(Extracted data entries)
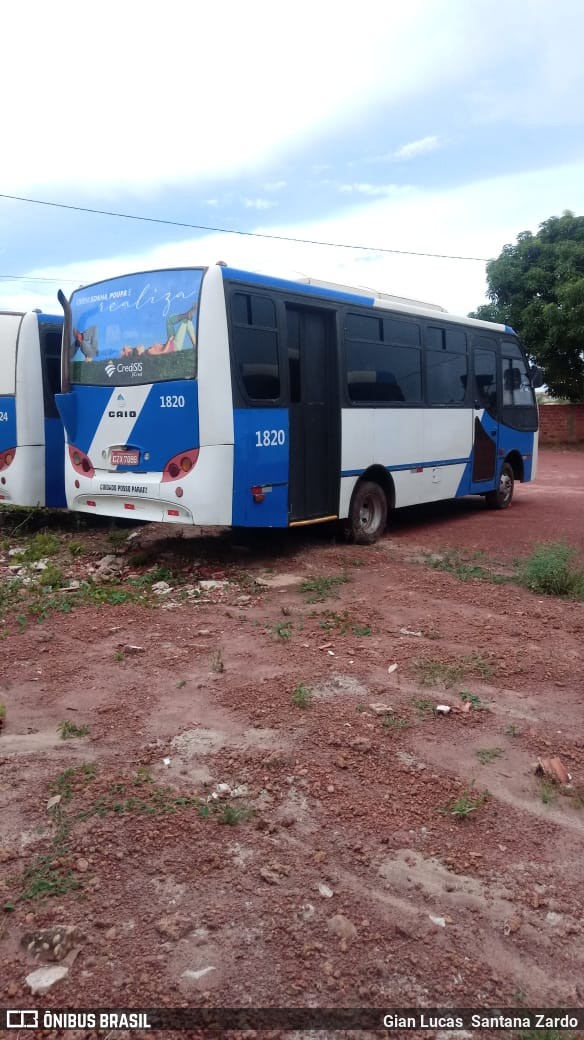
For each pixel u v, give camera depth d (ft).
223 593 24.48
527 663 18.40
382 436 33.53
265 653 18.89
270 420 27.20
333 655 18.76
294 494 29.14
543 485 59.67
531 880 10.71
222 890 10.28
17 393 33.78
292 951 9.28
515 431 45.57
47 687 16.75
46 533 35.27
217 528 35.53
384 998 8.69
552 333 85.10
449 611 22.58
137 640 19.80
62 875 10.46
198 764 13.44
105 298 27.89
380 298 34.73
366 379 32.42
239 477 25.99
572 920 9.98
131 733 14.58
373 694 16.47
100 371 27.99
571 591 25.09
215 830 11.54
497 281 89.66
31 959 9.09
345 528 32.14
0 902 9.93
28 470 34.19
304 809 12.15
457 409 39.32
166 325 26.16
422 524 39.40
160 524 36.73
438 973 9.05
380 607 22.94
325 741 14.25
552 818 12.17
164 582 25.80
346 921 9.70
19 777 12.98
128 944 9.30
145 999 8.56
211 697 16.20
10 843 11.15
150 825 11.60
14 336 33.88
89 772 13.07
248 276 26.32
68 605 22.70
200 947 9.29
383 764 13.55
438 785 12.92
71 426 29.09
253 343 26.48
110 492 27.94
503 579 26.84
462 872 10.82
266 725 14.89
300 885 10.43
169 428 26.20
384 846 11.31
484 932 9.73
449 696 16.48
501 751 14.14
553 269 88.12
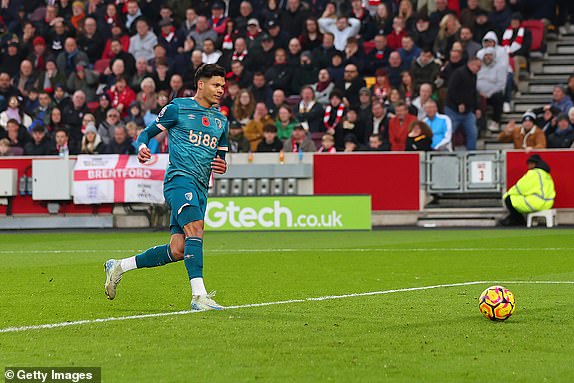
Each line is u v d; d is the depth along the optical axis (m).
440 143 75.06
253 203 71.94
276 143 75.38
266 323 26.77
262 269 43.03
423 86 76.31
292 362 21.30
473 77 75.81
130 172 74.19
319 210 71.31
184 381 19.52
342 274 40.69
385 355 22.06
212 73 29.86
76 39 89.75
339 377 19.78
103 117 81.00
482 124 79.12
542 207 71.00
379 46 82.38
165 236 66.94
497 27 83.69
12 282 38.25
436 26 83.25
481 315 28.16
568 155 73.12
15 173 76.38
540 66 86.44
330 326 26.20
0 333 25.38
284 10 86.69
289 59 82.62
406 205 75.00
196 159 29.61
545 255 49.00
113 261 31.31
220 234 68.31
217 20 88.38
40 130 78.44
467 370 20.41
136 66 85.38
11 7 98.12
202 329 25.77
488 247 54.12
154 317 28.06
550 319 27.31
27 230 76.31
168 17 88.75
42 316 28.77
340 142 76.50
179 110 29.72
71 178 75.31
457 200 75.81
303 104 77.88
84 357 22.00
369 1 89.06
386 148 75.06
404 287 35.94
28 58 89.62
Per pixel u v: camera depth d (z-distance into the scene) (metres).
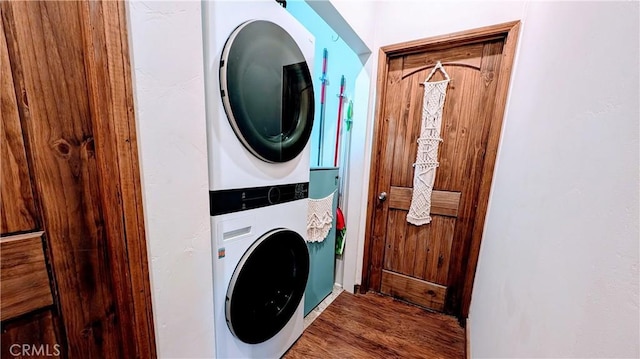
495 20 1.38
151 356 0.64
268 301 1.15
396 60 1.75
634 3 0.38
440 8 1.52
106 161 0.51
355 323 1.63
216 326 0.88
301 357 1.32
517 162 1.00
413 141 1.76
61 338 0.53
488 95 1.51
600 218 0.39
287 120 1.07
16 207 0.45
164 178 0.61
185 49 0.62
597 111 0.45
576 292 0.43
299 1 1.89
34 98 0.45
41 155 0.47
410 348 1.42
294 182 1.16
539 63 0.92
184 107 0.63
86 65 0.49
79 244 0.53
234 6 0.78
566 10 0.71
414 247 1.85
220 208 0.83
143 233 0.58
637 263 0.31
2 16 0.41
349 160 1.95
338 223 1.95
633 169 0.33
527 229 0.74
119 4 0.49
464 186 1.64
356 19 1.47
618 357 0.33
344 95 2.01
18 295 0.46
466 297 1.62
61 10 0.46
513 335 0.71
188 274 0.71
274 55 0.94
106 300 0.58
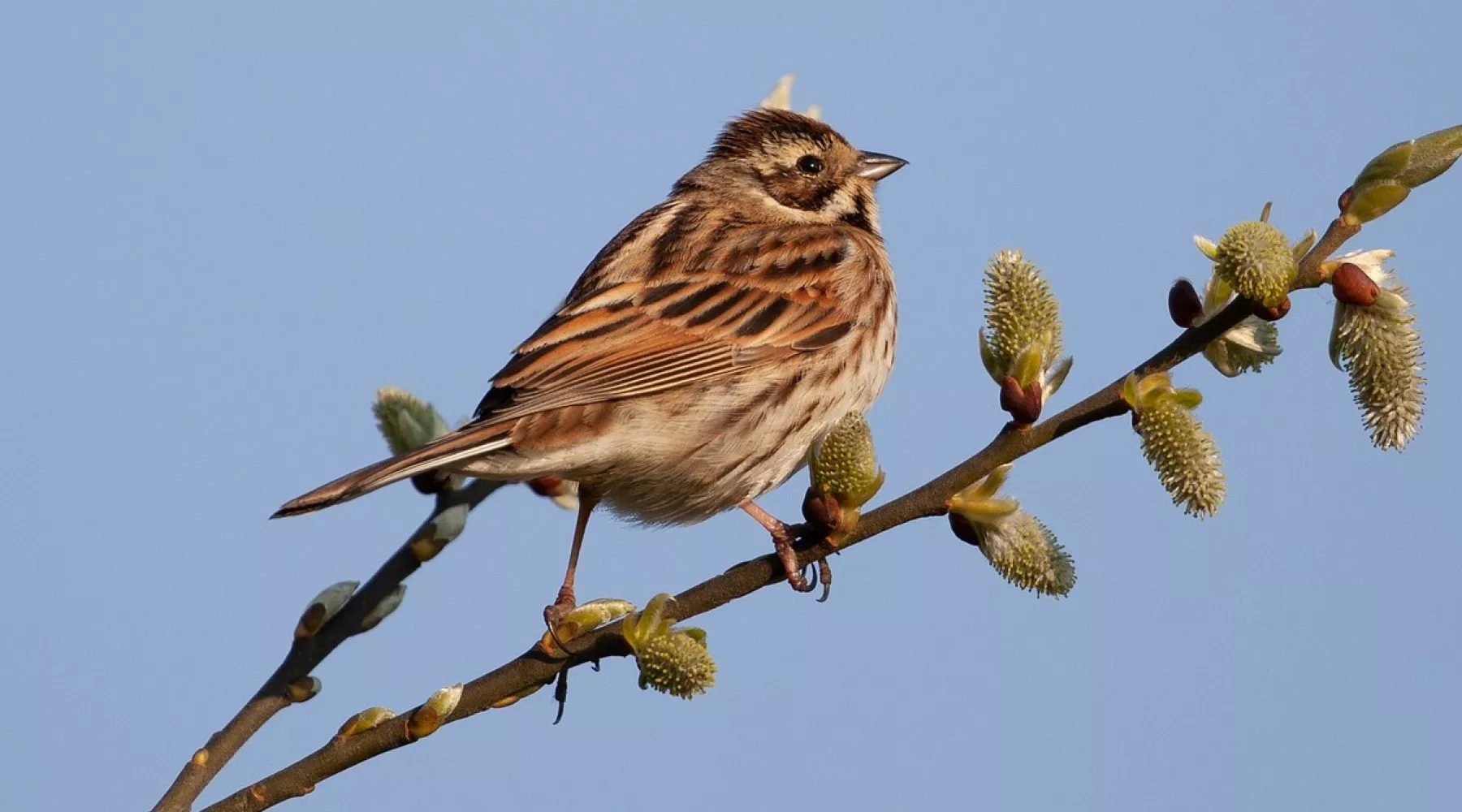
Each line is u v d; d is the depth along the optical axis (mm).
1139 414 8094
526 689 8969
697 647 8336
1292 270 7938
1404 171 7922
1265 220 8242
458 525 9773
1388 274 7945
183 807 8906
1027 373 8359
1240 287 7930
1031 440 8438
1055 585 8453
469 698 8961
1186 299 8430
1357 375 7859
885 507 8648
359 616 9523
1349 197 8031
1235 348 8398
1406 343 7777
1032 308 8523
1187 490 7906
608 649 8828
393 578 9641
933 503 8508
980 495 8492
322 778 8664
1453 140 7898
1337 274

* Exercise: Lines from the one containing "885 507 8648" through the last line of the data above are the only output wanted; restate them exactly.

* Solution to this exercise:
885 507 8648
359 616 9523
1349 197 8031
1235 348 8398
1406 343 7777
1032 308 8523
1187 490 7906
608 649 8828
393 578 9641
933 503 8508
980 495 8492
322 778 8664
1453 140 7898
1337 274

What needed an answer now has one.